**TEXTO FORNECIDO:**
▬▬▬▬▬▬▬▬▬▬
Falando num encontro na sede da Atlantic Council com homens de negócios, académicos e estrategas de vários sectores da vida norte-americanos (Think Tanks), João Lourenço apontou os caminhos para a saída da crise e as perspectivas de cooperação entre os dois países, em diversos domínios.

Disse que o país procura atrair empresários desta potência mundial para investirem em todos os sectores da economia, sublinhando que “Angola não é só petróleo, é muito mais do que petróleo, tem recursos abundantes que, lamentavelmente e por razões de diversa ordem, não têm sido suficientemente explorados e desenvolvidos”.

De acordo com João Lourenço, será criado ambiente favorável para fomentar o investimento privado e acrescentou que compreende as preocupações dos investidores quando buscam países com ambiente político, social e outro propício para tornar seguro o seu negócio.

“Para sermos mais claros, estamos a referirmo-nos da necessidade da defesa da boa governação no país, da necessidade da transparência na gestão de recursos públicos e da necessidade, como é óbvio, do combate acérrimo a um mal que afecta a nossa economia. Diríamos mesmo que afecta a nossa própria reputação, que é a corrupção”, reforçou.
▬▬▬▬▬▬▬▬▬▬
**INFORMAÇÃO DISPONIBILIZADA:**
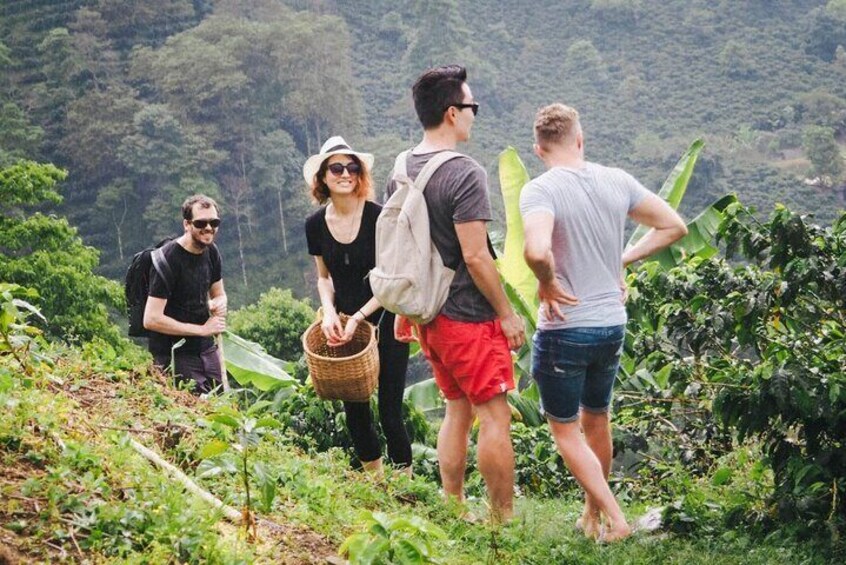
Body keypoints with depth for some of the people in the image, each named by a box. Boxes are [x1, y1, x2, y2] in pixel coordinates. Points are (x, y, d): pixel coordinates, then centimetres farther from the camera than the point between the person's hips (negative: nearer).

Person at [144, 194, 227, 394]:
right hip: (175, 355, -7)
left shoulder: (211, 252, 4)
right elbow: (151, 319, -22)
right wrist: (202, 329, -18)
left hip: (207, 348, 7)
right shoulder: (168, 259, -19)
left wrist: (219, 303, -6)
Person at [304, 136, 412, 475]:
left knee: (390, 410, -6)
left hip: (384, 322, -5)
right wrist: (329, 311, -5)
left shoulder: (377, 217, -14)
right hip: (344, 326, 5)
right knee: (354, 408, 9)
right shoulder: (316, 225, 1)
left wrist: (358, 318, -19)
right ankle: (375, 480, 25)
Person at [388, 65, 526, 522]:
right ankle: (503, 519, 5)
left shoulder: (400, 171, 6)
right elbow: (475, 256, -21)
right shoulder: (464, 174, -19)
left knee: (457, 408, 18)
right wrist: (507, 313, -11)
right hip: (469, 317, -8)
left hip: (427, 313, 8)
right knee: (494, 415, 0)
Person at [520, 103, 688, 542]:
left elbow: (537, 250, -36)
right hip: (612, 325, 6)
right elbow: (673, 226, 6)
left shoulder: (540, 191, -18)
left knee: (565, 430, 10)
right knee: (596, 419, 23)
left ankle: (614, 518, 2)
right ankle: (591, 514, 36)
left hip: (564, 329, -6)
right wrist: (622, 261, 8)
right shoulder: (616, 181, 0)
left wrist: (547, 282, -16)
▬▬▬▬▬▬▬▬▬▬
**TAREFAS PROPOSTAS:**
- 1) Reproduza o trecho do texto sobre o discurso de João Lourenço que começa em "Falando num encontro" e termina após "o seu negócio.", trocando "empresários" por "investidores".
- 2) Segundo o texto sobre o discurso de João Lourenço, onde decorreu o encontro em que ele falou?
- 3) Prossiga com o texto sobre o discurso de João Lourenço a partir do ponto em que termina.

**RESPOSTAS POR TAREFA:**
- 1)
Falando num encontro na sede da Atlantic Council com homens de negócios, académicos e estrategas de vários sectores da vida norte-americanos (Think Tanks), João Lourenço apontou os caminhos para a saída da crise e as perspectivas de cooperação entre os dois países, em diversos domínios.

Disse que o país procura atrair investidores desta potência mundial para investirem em todos os sectores da economia, sublinhando que “Angola não é só petróleo, é muito mais do que petróleo, tem recursos abundantes que, lamentavelmente e por razões de diversa ordem, não têm sido suficientemente explorados e desenvolvidos”.

De acordo com João Lourenço, será criado ambiente favorável para fomentar o investimento privado e acrescentou que compreende as preocupações dos investidores quando buscam países com ambiente político, social e outro propício para tornar seguro o seu negócio.

- 2) Na sede da Atlantic Council.

- 3)
O também candidato do MPLA a Presidente da República aproveitou a ocasião para informar o momento actual do processo que culminará com as eleições a 23 de Agosto próximo. João Lourenço augura que depois do sufrágio o Executivo que sair das eleições possa trabalhar para aprofundar cada vez mais as relações de cooperação económica, em particular com os EUA.

Frisou que todas as intenções estão espelhadas no programa de governo que o MPLA apresentou há dias à sociedade, uma vez que o partido vai concorrer. Nesse programa de governo, acrescentou, diz-se à sociedade aquilo que se pretende fazer de bem a favor de Angola.

Diante de personalidades políticas, económicas e académicas, João Lourenço lembrou o lema eleitoral do seu partido (corrigir o que está mal e melhorar o que está bem), e explicou a razão da escolha: “Significa que temos a plena consciência que muita coisa precisa de ser corrigida, para que possamos alcançar o nosso objectivo de melhor servir Angola e os angolanos”.

Antes de terminar a intervenção, reiterou que conta com os políticos americanos, fazedores de opinião, mas, sobretudo, com os investidores, por acreditar que Angola vai ganhar com isso e o empresário também, “porque o país é praticamente virgem, onde está quase tudo por se fazer”.

João Lourenço esteve nos EUA a convite do secretário de Estado da Defesa, James Mattis, com quem assinou quarta-feira o Memorando de Entendimento que oficializa a cooperação no domínio da defesa entre os dois países. Esse instrumento jurídico abre portas no reforço da cooperação, tendo as partes se comprometido com a necessidade de combater o terrorismo, formação de quadros nos EUA e em Angola, troca de informações e outros domínios de interesse comum.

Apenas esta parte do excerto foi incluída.